Trump exige que Caracas corte relações com China e Rússia

A administração de Donald Trump informou a líder interina da Venezuela que o país deve cortar relações com China, Rússia, Irão e Cuba como pré-condição para aprodução e venda de crude.

Segundo a cadeia televisiva ABC, que avançou a notícia, a Casa Branca quer que a Venezuela corte relações com esses países antes de permitir que volte a exportar o seu crude.

Até ao momento, o Governo provisório venezuelano, liderado por Delcy Rodríguez desde que Nicolás Maduro foi capturado pelos Estados Unidos, no sábado, ainda não emitiu uma reação oficial às exigências comunicadas por Washington.

Já o Governo chinês considerou a alegada exigência dos Estados Unidos à Venezuela como um ato de intimidação. Questionada em conferência de imprensa sobre a informação avançada pela cadeia de televisão norte-americana ABC News, Mao Ning declarou que a Venezuela "é um país soberano e goza de plena e permanente soberania sobre os seus recursos naturais e todas as atividades económicas no seu território".

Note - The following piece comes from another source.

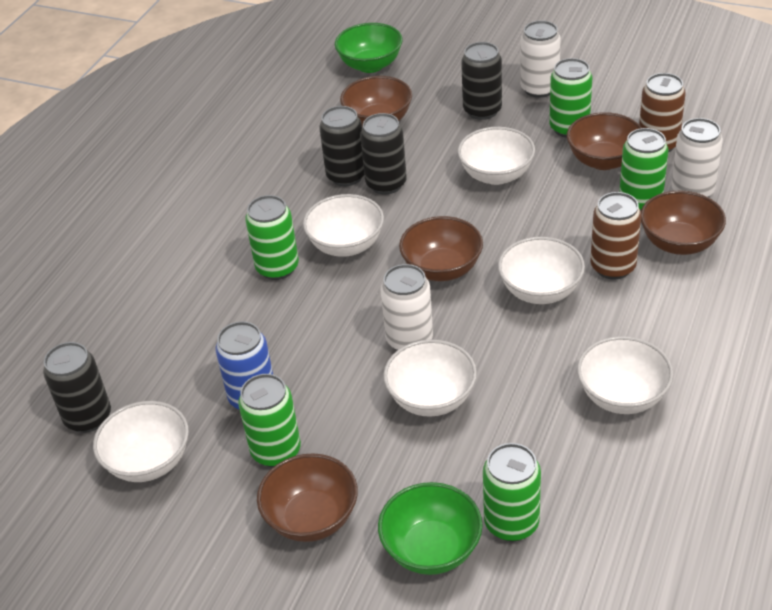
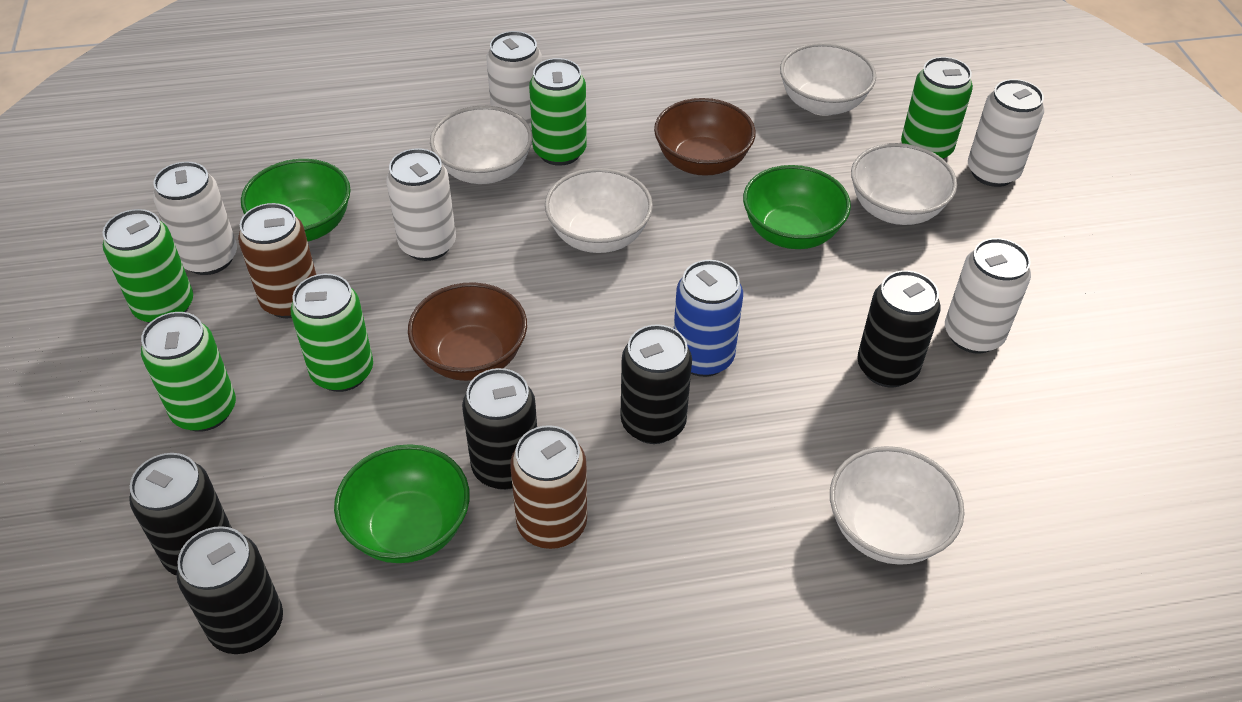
black can: [43,342,111,433] [319,106,364,186] [360,113,407,194] [461,42,502,120] = 4 -> [129,453,232,576] [177,526,283,654] [462,368,537,490] [620,324,692,444] [857,270,941,387] = 5
brown bowl: [257,453,358,542] [340,76,412,126] [399,216,483,281] [567,112,642,170] [641,190,726,255] = 5 -> [408,282,527,381] [654,98,756,176] = 2
green bowl: [335,23,402,73] [378,482,483,575] = 2 -> [241,159,351,242] [334,444,470,563] [743,165,851,249] = 3
white bowl: [93,401,189,482] [303,194,384,257] [383,339,477,417] [458,127,535,185] [498,237,585,304] [577,336,673,414] = 6 -> [430,106,533,184] [545,168,653,253] [780,43,877,116] [830,446,964,565] [851,143,957,225] = 5
white can: [381,264,433,350] [520,20,561,98] [671,118,723,197] = 3 -> [153,162,237,275] [386,148,456,261] [487,31,542,131] [945,238,1031,354] [968,79,1044,187] = 5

Mao qualificou a alegada pressão como "uso descarado da força" e afirmou que a tentativa de condicionar o acesso aos recursos energéticos venezuelanos a uma lógica de "Estados Unidos primeiro" constitui um "caso típico de intimidação" que "viola gravemente o direito internacional, infringe seriamente a soberania da Venezuela" e "prejudica os direitos do povo venezuelano".

A porta-voz sublinhou ainda que os "direitos e interesses legítimos" da China e de outros países com relações económicas com a Venezuela "devem ser protegidos".

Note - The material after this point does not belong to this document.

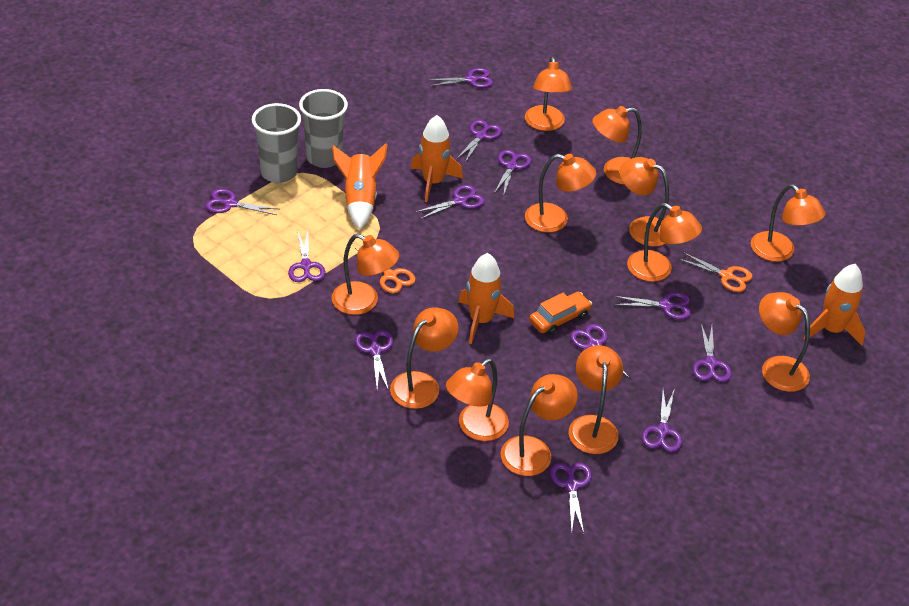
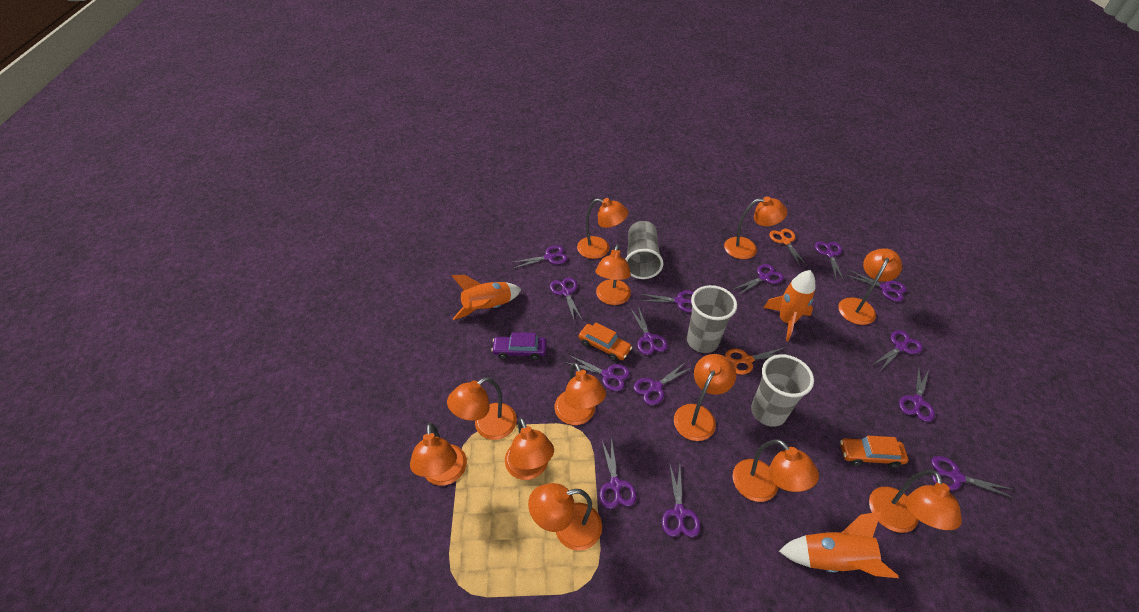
grey cup: [252,103,301,183] [299,89,348,168] = 2 -> [625,221,663,279] [687,285,737,353] [751,354,814,427] = 3
orange car: [529,292,592,335] = 1 -> [579,322,632,361] [840,436,908,468] = 2
orange rocket: [332,143,387,229] [411,115,463,202] [458,253,514,344] [804,264,865,345] = 4 -> [452,275,521,320] [764,270,815,341] [779,512,899,578] = 3
purple car: none = 0 -> [491,332,547,360] = 1
purple scissors: [205,189,279,215] [288,231,325,282] [355,330,393,391] [416,185,485,219] [427,68,493,88] [457,120,502,163] [494,150,531,197] [550,463,592,533] [570,324,631,381] [614,292,691,320] [642,388,682,452] [693,324,731,382] = 12 -> [514,246,568,268] [550,277,583,321] [565,355,630,391] [599,437,636,509] [630,306,667,355] [633,362,693,405] [639,290,694,312] [662,462,700,537] [732,264,784,295] [815,241,844,281] [846,269,907,302] [872,330,923,371] [899,366,935,422] [931,456,1016,499] = 14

Na terça‑feira, durante uma sessão extraordinária da Organização dos Estados Americanos (OEA), países como Colômbia, Chile, México e Brasil condenaram a intervenção dos EUA em Caracas e advertiram que a ingerência norte‑americana representa uma ameaça à soberania regional.

A exigência de romper relações com Pequim, Moscovo, Teerão e Havana aprofundaria um realinhamento geopolítico de Caracas, que historicamente manteve laços estreitos com esses países, em particular na esfera energética e financeira.

Petróleo a caminho dos EUA?

Esta terça-feira, Donald Trump fez saber, na sua rede social, que as "autoridades interinas" da Venezuela iriam vender entre 30 milhões a 50 milhões de barris de petróleo de "alta qualidade" aos EUA ao seu preço de mercado.

"Pedi ao secretário da Energia, Chris Wright, que execute o plano, imediatamente".

Trump adiantou que o dinheiro vai ser controlado por ele, mas que seria usado "em benefício do povo da Venezuela e dos EUA".

A Casa Branca está a organizar uma reunião, na Sala Oval, na sexta-feira com executivos de empresas petrolíferas sobre a Venezuela, na qual se esperam que participem representantes de Exxon, Chevron e ConocoPhillips, segundo uma fonte conhecedora da iniciativa, que solicitou o anonimato.